Some notes taking from reading the paper ‘Practical, transparent operating system support for superpages’.

Background

  • superpage : pages > 4K (like 4M)

the memory management system in mordern OS

  • kernel functionality
  • hardware support

capabilities provided by memory management

  • demand paging
  • lazy allocation
  • shared memory
  • zero copy IPC …

why increasing page size may not work?

  • internal fragmetaion
  • enlarged application footprints -> increased physical mem require and higher page traffic (I/O)

Motivation of superpages

  • building big TLB is expensive
  • physically address caches are big enough to hold working sets
  • TLB coverage: total size of memory addressed by TLB
  • why?

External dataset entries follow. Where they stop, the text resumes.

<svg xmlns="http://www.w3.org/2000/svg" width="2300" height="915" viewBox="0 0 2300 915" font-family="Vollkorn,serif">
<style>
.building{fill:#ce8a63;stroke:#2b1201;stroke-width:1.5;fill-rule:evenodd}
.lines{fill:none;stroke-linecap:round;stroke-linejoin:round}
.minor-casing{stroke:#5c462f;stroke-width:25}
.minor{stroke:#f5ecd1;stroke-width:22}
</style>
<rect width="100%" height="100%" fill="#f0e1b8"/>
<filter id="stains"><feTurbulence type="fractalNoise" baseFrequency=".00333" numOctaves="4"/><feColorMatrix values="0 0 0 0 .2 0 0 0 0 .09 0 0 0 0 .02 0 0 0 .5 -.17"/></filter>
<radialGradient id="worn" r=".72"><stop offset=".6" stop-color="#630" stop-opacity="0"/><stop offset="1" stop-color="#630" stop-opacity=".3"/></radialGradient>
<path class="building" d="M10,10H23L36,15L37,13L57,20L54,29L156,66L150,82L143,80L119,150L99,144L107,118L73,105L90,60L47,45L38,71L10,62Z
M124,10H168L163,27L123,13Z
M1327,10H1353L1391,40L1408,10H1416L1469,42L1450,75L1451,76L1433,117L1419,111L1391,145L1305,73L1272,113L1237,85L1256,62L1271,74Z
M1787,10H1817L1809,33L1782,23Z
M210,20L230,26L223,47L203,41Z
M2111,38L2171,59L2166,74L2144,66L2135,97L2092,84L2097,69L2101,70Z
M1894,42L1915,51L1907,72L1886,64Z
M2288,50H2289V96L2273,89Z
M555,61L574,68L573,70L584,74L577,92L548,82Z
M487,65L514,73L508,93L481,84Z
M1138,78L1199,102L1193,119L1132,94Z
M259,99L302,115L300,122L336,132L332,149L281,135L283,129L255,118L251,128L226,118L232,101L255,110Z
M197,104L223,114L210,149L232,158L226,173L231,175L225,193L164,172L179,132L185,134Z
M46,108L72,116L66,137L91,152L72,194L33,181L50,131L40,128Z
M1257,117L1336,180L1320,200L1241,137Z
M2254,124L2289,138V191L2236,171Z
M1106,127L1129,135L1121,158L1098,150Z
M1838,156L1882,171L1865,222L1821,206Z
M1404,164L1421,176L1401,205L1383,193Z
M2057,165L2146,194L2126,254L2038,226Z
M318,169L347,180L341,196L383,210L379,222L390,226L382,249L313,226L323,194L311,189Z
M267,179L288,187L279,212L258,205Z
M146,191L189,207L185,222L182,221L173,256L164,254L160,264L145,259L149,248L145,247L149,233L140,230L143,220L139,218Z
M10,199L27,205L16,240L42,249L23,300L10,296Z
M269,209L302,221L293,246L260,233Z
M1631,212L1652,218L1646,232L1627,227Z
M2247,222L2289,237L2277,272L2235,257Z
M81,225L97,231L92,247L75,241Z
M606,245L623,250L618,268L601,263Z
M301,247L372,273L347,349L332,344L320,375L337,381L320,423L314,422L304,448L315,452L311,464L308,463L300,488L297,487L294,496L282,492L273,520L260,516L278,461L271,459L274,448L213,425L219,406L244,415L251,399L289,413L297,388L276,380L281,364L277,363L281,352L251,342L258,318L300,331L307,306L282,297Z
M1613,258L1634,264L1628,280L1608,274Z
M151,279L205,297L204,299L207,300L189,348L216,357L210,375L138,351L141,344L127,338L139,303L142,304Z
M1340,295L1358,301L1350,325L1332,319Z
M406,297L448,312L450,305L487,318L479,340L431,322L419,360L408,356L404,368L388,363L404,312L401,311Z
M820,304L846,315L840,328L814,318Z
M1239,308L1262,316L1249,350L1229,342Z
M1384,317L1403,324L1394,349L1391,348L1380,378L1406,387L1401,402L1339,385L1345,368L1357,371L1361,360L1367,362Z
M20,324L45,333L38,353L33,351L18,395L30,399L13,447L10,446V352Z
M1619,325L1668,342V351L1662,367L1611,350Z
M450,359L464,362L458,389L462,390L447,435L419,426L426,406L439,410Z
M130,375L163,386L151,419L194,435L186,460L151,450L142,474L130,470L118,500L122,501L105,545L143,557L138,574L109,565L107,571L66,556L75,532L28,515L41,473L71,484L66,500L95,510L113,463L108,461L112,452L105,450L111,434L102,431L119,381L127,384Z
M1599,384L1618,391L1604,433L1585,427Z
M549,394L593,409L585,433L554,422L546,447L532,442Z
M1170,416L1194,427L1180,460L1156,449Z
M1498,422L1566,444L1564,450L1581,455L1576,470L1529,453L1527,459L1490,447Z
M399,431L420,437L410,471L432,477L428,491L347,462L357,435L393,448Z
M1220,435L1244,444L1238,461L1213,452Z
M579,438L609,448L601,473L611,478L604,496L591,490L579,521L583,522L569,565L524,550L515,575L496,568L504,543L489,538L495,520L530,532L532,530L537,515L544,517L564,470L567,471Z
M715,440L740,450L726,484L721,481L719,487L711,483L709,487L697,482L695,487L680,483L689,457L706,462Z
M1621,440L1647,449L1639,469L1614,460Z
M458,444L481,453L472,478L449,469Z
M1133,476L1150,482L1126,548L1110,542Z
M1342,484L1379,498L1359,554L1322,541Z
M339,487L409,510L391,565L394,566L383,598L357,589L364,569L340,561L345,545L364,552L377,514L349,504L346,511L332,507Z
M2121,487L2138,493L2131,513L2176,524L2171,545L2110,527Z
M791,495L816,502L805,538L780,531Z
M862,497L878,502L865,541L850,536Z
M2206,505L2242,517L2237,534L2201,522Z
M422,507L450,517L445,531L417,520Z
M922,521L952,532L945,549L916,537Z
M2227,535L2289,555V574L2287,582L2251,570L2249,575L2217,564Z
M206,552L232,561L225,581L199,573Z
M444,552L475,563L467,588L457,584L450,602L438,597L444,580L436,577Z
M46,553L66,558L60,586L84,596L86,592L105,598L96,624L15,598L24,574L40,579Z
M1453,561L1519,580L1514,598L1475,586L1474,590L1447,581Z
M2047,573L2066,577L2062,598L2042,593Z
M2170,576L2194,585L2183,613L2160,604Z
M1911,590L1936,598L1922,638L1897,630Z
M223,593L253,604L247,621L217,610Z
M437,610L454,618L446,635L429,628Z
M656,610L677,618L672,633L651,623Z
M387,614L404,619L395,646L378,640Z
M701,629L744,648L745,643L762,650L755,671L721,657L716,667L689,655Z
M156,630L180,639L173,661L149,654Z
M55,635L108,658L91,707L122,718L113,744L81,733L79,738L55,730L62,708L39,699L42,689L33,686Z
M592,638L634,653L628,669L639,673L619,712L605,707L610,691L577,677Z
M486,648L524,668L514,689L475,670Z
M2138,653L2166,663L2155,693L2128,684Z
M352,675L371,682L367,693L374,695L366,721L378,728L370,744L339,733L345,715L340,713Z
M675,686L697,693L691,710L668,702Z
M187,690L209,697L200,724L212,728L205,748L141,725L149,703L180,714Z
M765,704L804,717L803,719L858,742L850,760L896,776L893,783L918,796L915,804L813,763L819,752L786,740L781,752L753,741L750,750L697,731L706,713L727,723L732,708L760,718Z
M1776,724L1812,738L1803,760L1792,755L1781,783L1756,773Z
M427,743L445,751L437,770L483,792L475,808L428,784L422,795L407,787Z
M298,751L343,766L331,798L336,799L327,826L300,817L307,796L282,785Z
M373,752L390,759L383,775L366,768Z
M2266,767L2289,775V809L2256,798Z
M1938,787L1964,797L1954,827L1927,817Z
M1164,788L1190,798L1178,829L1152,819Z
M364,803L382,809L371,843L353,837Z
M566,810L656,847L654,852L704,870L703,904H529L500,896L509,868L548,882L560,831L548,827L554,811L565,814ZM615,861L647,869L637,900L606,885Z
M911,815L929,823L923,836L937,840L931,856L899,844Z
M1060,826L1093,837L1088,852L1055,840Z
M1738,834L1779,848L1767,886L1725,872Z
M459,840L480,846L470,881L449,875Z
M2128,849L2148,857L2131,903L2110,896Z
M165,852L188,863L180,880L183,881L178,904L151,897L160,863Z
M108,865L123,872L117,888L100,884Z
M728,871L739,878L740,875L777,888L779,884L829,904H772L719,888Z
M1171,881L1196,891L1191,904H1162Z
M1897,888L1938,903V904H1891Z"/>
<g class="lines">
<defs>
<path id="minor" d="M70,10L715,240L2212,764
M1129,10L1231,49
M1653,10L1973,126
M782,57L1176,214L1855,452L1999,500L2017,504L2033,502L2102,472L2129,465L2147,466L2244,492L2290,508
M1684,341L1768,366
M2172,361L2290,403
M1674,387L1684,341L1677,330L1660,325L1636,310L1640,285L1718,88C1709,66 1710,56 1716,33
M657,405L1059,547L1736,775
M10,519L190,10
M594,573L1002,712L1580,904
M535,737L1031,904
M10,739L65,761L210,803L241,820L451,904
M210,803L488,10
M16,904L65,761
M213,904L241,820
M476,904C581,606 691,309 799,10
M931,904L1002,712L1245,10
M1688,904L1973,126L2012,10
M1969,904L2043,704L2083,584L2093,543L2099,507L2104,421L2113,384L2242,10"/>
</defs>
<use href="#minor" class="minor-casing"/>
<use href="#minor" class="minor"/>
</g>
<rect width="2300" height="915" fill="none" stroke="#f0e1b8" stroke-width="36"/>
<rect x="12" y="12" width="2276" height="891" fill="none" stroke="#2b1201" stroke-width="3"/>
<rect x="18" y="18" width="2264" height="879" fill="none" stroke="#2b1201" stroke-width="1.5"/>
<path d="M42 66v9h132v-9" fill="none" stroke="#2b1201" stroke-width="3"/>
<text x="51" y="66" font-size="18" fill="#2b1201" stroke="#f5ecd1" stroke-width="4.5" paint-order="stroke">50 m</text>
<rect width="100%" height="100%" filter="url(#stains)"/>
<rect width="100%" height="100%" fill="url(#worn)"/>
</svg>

TLB coverage increases at much lower pace than main memory size -> we need better coverage per TLB entry
  • memory size have increased -> TLB coverage rate down -> increase program size -> TLB misses increase
  • trend: on-board physically addressed caches larger than TLB coverage -> TLB misses have to access to memory banks to find a translation for a cached data

Design

a general superpage management system

  • when a process allocates memory:
    1. reserves a larger contiguous region of physical memory
    2. increasing sizes as the process touches pages in this region
    3. preempt portions of unused contiguous regions
    4. restores contiguity by biasing the page replacement scheme to evict contiguous inactive pages
  • contributions:
    • extends a previously proposed reservation-based approach to work with multiple superpage sizes
    • the first to investigate the effect of fragmentation on superpages
    • propose a novel contiguity-aware page replacement algorithm to control fragmentation
    • tackles issues like superpage demotion and eviction of dirty superpages

hardware constrains

  • fixed set of page sizes of superpages
  • aligned and contiguious in physical and virtual address
  • TLB entry only provides reference bit, permission bit set, dirty bit

design space - allocation

  • relocation:
    • entirly and transparently implement in hardware-dependent layer of OS
    • create contiguity, but copy -> high cost
    • require software managed TLB: associate with each potential superpage a conter that must be updated by handler
    • more TLB misses than reservation
    • TLB misses more expensive
    • but more robust to fragmantation
  • reservation: preserve contiguity, reserved at page fault time
    • allocate 4K, reserve 64K
    • superpage size? (see policy)
    • find contigous physical memory of that size
    • alloc 4k from that physical memory
    • issue: trade off performance gains of using a large superpage against the potion of retaining the contiguous region for later use
  • hardware-based: reduce contiguity requirement for superpage

preferred superpage size policy

  • resevation policy
    • fixed size object:
      • largest aligned superpage that contains the faulting page
      • don’t extend super page beyound object
      • no overlap with others
    • dynamically sized object
      • size of superpage is limited to current size of the object
  • preempt policy
    • when possible, preempts existing resvs rather than refusing allocation
    • when more than one resvs, preempt most recent page allocation occurred least recently

promotion to superpages

  • update page table entry for each of the pages
  • when to promote? trade-off of early promotion: reduce TLB miss vs. increased mem consumption
  • eager promotion: not transparent

fragmentation control

  • preemption
  • contiguily as resourse

demotion

  • speculative demotion: when mem pressure and superpage is referenced
  • permission change: hardware provide only a single set of protection bits
  • write: demote clean sp, then repromote later if all base page are dirty

population map

  • (somepop, fullpop) radix tree
  • purpose:
    • enable OS to map va to page frame may already reserved
    • detect and avoid overlapping regions
    • assist in making page promotion decisions
    • help identify unallocated regions

multi-list reservation

  • one reservation list for each page size, except for largest sp size
  • kept sorted by the time of their most recent page frame allocation

Implementation

  • page daemon
    • keep 3 list of pages in A-LRU order: active, inactive, cache
    • cache page available for resv
    • activated on mem pressure and when available contiguity falls low (fail to allocate a contiguous region of the preferred size)
    • more inactive pages -> higher chance of restore contiguity
    • more aggressively recover contiguity -> greater possible of overhead induced by modify page daemon

benefits

  • best-case due to superpage:
    • when free mem is plentiful and non-fragmented
    • most cases, TLB misses are virtually eliminated
    • Matrix: access pattern produces one TLB miss for every two mem access
    • mesa: downgrade, allocator not differentiate zero-out pages from other free pages
  • multiple page sizes: mcf
  • long term benefits: fragmentation